- INSTRUCTIONS FOR THE TASK: Make an exact copy of every entry below, with the pictures left out.

(Recorded data)
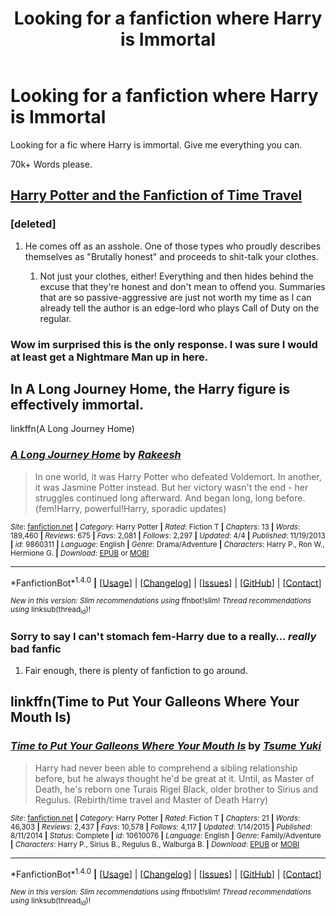 #+TITLE: Looking for a fanfiction where Harry is Immortal

* Looking for a fanfiction where Harry is Immortal
:PROPERTIES:
:Author: laserthrasher1
:Score: 5
:DateUnix: 1473184995.0
:DateShort: 2016-Sep-06
:FlairText: Request
:END:
Looking for a fic where Harry is immortal. Give me everything you can.

70k+ Words please.


** [[https://dl.dropboxusercontent.com/u/298464/lost/The%20Stodgy%20Bumpkin%20-%20Harry%20Potter%20and%20the%20Fanfiction%20of%20Time%20Travel.html][Harry Potter and the Fanfiction of Time Travel]]
:PROPERTIES:
:Author: kecskepasztor
:Score: 5
:DateUnix: 1473194665.0
:DateShort: 2016-Sep-07
:END:

*** [deleted]
:PROPERTIES:
:Score: 8
:DateUnix: 1473207459.0
:DateShort: 2016-Sep-07
:END:

**** He comes off as an asshole. One of those types who proudly describes themselves as "Brutally honest" and proceeds to shit-talk your clothes.
:PROPERTIES:
:Author: Selthboy
:Score: 8
:DateUnix: 1473218185.0
:DateShort: 2016-Sep-07
:END:

***** Not just your clothes, either! Everything and then hides behind the excuse that they're honest and don't mean to offend you. Summaries that are so passive-aggressive are just not worth my time as I can already tell the author is an edge-lord who plays Call of Duty on the regular.
:PROPERTIES:
:Author: ModernDayWeeaboo
:Score: 3
:DateUnix: 1473225740.0
:DateShort: 2016-Sep-07
:END:


*** Wow im surprised this is the only response. I was sure I would at least get a Nightmare Man up in here.
:PROPERTIES:
:Author: laserthrasher1
:Score: 3
:DateUnix: 1473203902.0
:DateShort: 2016-Sep-07
:END:


** In A Long Journey Home, the Harry figure is effectively immortal.

linkffn(A Long Journey Home)
:PROPERTIES:
:Score: 4
:DateUnix: 1473207788.0
:DateShort: 2016-Sep-07
:END:

*** [[http://www.fanfiction.net/s/9860311/1/][*/A Long Journey Home/*]] by [[https://www.fanfiction.net/u/236698/Rakeesh][/Rakeesh/]]

#+begin_quote
  In one world, it was Harry Potter who defeated Voldemort. In another, it was Jasmine Potter instead. But her victory wasn't the end - her struggles continued long afterward. And began long, long before. (fem!Harry, powerful!Harry, sporadic updates)
#+end_quote

^{/Site/: [[http://www.fanfiction.net/][fanfiction.net]] *|* /Category/: Harry Potter *|* /Rated/: Fiction T *|* /Chapters/: 13 *|* /Words/: 189,460 *|* /Reviews/: 675 *|* /Favs/: 2,081 *|* /Follows/: 2,297 *|* /Updated/: 4/4 *|* /Published/: 11/19/2013 *|* /id/: 9860311 *|* /Language/: English *|* /Genre/: Drama/Adventure *|* /Characters/: Harry P., Ron W., Hermione G. *|* /Download/: [[http://www.ff2ebook.com/old/ffn-bot/index.php?id=9860311&source=ff&filetype=epub][EPUB]] or [[http://www.ff2ebook.com/old/ffn-bot/index.php?id=9860311&source=ff&filetype=mobi][MOBI]]}

--------------

*FanfictionBot*^{1.4.0} *|* [[[https://github.com/tusing/reddit-ffn-bot/wiki/Usage][Usage]]] | [[[https://github.com/tusing/reddit-ffn-bot/wiki/Changelog][Changelog]]] | [[[https://github.com/tusing/reddit-ffn-bot/issues/][Issues]]] | [[[https://github.com/tusing/reddit-ffn-bot/][GitHub]]] | [[[https://www.reddit.com/message/compose?to=tusing][Contact]]]

^{/New in this version: Slim recommendations using/ ffnbot!slim! /Thread recommendations using/ linksub(thread_id)!}
:PROPERTIES:
:Author: FanfictionBot
:Score: 5
:DateUnix: 1473207816.0
:DateShort: 2016-Sep-07
:END:


*** Sorry to say I can't stomach fem-Harry due to a really... /really/ bad fanfic
:PROPERTIES:
:Author: laserthrasher1
:Score: 3
:DateUnix: 1473208764.0
:DateShort: 2016-Sep-07
:END:

**** Fair enough, there is plenty of fanfiction to go around.
:PROPERTIES:
:Score: 1
:DateUnix: 1473209600.0
:DateShort: 2016-Sep-07
:END:


** linkffn(Time to Put Your Galleons Where Your Mouth Is)
:PROPERTIES:
:Author: ladyboner_22
:Score: 3
:DateUnix: 1473214123.0
:DateShort: 2016-Sep-07
:END:

*** [[http://www.fanfiction.net/s/10610076/1/][*/Time to Put Your Galleons Where Your Mouth Is/*]] by [[https://www.fanfiction.net/u/2221413/Tsume-Yuki][/Tsume Yuki/]]

#+begin_quote
  Harry had never been able to comprehend a sibling relationship before, but he always thought he'd be great at it. Until, as Master of Death, he's reborn one Turais Rigel Black, older brother to Sirius and Regulus. (Rebirth/time travel and Master of Death Harry)
#+end_quote

^{/Site/: [[http://www.fanfiction.net/][fanfiction.net]] *|* /Category/: Harry Potter *|* /Rated/: Fiction T *|* /Chapters/: 21 *|* /Words/: 46,303 *|* /Reviews/: 2,437 *|* /Favs/: 10,578 *|* /Follows/: 4,117 *|* /Updated/: 1/14/2015 *|* /Published/: 8/11/2014 *|* /Status/: Complete *|* /id/: 10610076 *|* /Language/: English *|* /Genre/: Family/Adventure *|* /Characters/: Harry P., Sirius B., Regulus B., Walburga B. *|* /Download/: [[http://www.ff2ebook.com/old/ffn-bot/index.php?id=10610076&source=ff&filetype=epub][EPUB]] or [[http://www.ff2ebook.com/old/ffn-bot/index.php?id=10610076&source=ff&filetype=mobi][MOBI]]}

--------------

*FanfictionBot*^{1.4.0} *|* [[[https://github.com/tusing/reddit-ffn-bot/wiki/Usage][Usage]]] | [[[https://github.com/tusing/reddit-ffn-bot/wiki/Changelog][Changelog]]] | [[[https://github.com/tusing/reddit-ffn-bot/issues/][Issues]]] | [[[https://github.com/tusing/reddit-ffn-bot/][GitHub]]] | [[[https://www.reddit.com/message/compose?to=tusing][Contact]]]

^{/New in this version: Slim recommendations using/ ffnbot!slim! /Thread recommendations using/ linksub(thread_id)!}
:PROPERTIES:
:Author: FanfictionBot
:Score: 1
:DateUnix: 1473214187.0
:DateShort: 2016-Sep-07
:END:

- OUTPUT OF THE EXERCISE:
 #+TITLE: Looking for a fanfiction where Harry is Immortal

* Looking for a fanfiction where Harry is Immortal
:PROPERTIES:
:Author: laserthrasher1
:Score: 5
:DateUnix: 1473184995.0
:DateShort: 2016-Sep-06
:FlairText: Request
:END:
Looking for a fic where Harry is immortal. Give me everything you can.

70k+ Words please.


** [[https://dl.dropboxusercontent.com/u/298464/lost/The%20Stodgy%20Bumpkin%20-%20Harry%20Potter%20and%20the%20Fanfiction%20of%20Time%20Travel.html][Harry Potter and the Fanfiction of Time Travel]]
:PROPERTIES:
:Author: kecskepasztor
:Score: 5
:DateUnix: 1473194665.0
:DateShort: 2016-Sep-07
:END:

*** [deleted]
:PROPERTIES:
:Score: 8
:DateUnix: 1473207459.0
:DateShort: 2016-Sep-07
:END:

**** He comes off as an asshole. One of those types who proudly describes themselves as "Brutally honest" and proceeds to shit-talk your clothes.
:PROPERTIES:
:Author: Selthboy
:Score: 8
:DateUnix: 1473218185.0
:DateShort: 2016-Sep-07
:END:

***** Not just your clothes, either! Everything and then hides behind the excuse that they're honest and don't mean to offend you. Summaries that are so passive-aggressive are just not worth my time as I can already tell the author is an edge-lord who plays Call of Duty on the regular.
:PROPERTIES:
:Author: ModernDayWeeaboo
:Score: 3
:DateUnix: 1473225740.0
:DateShort: 2016-Sep-07
:END:


*** Wow im surprised this is the only response. I was sure I would at least get a Nightmare Man up in here.
:PROPERTIES:
:Author: laserthrasher1
:Score: 3
:DateUnix: 1473203902.0
:DateShort: 2016-Sep-07
:END:


** In A Long Journey Home, the Harry figure is effectively immortal.

linkffn(A Long Journey Home)
:PROPERTIES:
:Score: 4
:DateUnix: 1473207788.0
:DateShort: 2016-Sep-07
:END:

*** [[http://www.fanfiction.net/s/9860311/1/][*/A Long Journey Home/*]] by [[https://www.fanfiction.net/u/236698/Rakeesh][/Rakeesh/]]

#+begin_quote
  In one world, it was Harry Potter who defeated Voldemort. In another, it was Jasmine Potter instead. But her victory wasn't the end - her struggles continued long afterward. And began long, long before. (fem!Harry, powerful!Harry, sporadic updates)
#+end_quote

^{/Site/: [[http://www.fanfiction.net/][fanfiction.net]] *|* /Category/: Harry Potter *|* /Rated/: Fiction T *|* /Chapters/: 13 *|* /Words/: 189,460 *|* /Reviews/: 675 *|* /Favs/: 2,081 *|* /Follows/: 2,297 *|* /Updated/: 4/4 *|* /Published/: 11/19/2013 *|* /id/: 9860311 *|* /Language/: English *|* /Genre/: Drama/Adventure *|* /Characters/: Harry P., Ron W., Hermione G. *|* /Download/: [[http://www.ff2ebook.com/old/ffn-bot/index.php?id=9860311&source=ff&filetype=epub][EPUB]] or [[http://www.ff2ebook.com/old/ffn-bot/index.php?id=9860311&source=ff&filetype=mobi][MOBI]]}

--------------

*FanfictionBot*^{1.4.0} *|* [[[https://github.com/tusing/reddit-ffn-bot/wiki/Usage][Usage]]] | [[[https://github.com/tusing/reddit-ffn-bot/wiki/Changelog][Changelog]]] | [[[https://github.com/tusing/reddit-ffn-bot/issues/][Issues]]] | [[[https://github.com/tusing/reddit-ffn-bot/][GitHub]]] | [[[https://www.reddit.com/message/compose?to=tusing][Contact]]]

^{/New in this version: Slim recommendations using/ ffnbot!slim! /Thread recommendations using/ linksub(thread_id)!}
:PROPERTIES:
:Author: FanfictionBot
:Score: 5
:DateUnix: 1473207816.0
:DateShort: 2016-Sep-07
:END:


*** Sorry to say I can't stomach fem-Harry due to a really... /really/ bad fanfic
:PROPERTIES:
:Author: laserthrasher1
:Score: 3
:DateUnix: 1473208764.0
:DateShort: 2016-Sep-07
:END:

**** Fair enough, there is plenty of fanfiction to go around.
:PROPERTIES:
:Score: 1
:DateUnix: 1473209600.0
:DateShort: 2016-Sep-07
:END:


** linkffn(Time to Put Your Galleons Where Your Mouth Is)
:PROPERTIES:
:Author: ladyboner_22
:Score: 3
:DateUnix: 1473214123.0
:DateShort: 2016-Sep-07
:END:

*** [[http://www.fanfiction.net/s/10610076/1/][*/Time to Put Your Galleons Where Your Mouth Is/*]] by [[https://www.fanfiction.net/u/2221413/Tsume-Yuki][/Tsume Yuki/]]

#+begin_quote
  Harry had never been able to comprehend a sibling relationship before, but he always thought he'd be great at it. Until, as Master of Death, he's reborn one Turais Rigel Black, older brother to Sirius and Regulus. (Rebirth/time travel and Master of Death Harry)
#+end_quote

^{/Site/: [[http://www.fanfiction.net/][fanfiction.net]] *|* /Category/: Harry Potter *|* /Rated/: Fiction T *|* /Chapters/: 21 *|* /Words/: 46,303 *|* /Reviews/: 2,437 *|* /Favs/: 10,578 *|* /Follows/: 4,117 *|* /Updated/: 1/14/2015 *|* /Published/: 8/11/2014 *|* /Status/: Complete *|* /id/: 10610076 *|* /Language/: English *|* /Genre/: Family/Adventure *|* /Characters/: Harry P., Sirius B., Regulus B., Walburga B. *|* /Download/: [[http://www.ff2ebook.com/old/ffn-bot/index.php?id=10610076&source=ff&filetype=epub][EPUB]] or [[http://www.ff2ebook.com/old/ffn-bot/index.php?id=10610076&source=ff&filetype=mobi][MOBI]]}

--------------

*FanfictionBot*^{1.4.0} *|* [[[https://github.com/tusing/reddit-ffn-bot/wiki/Usage][Usage]]] | [[[https://github.com/tusing/reddit-ffn-bot/wiki/Changelog][Changelog]]] | [[[https://github.com/tusing/reddit-ffn-bot/issues/][Issues]]] | [[[https://github.com/tusing/reddit-ffn-bot/][GitHub]]] | [[[https://www.reddit.com/message/compose?to=tusing][Contact]]]

^{/New in this version: Slim recommendations using/ ffnbot!slim! /Thread recommendations using/ linksub(thread_id)!}
:PROPERTIES:
:Author: FanfictionBot
:Score: 1
:DateUnix: 1473214187.0
:DateShort: 2016-Sep-07
:END:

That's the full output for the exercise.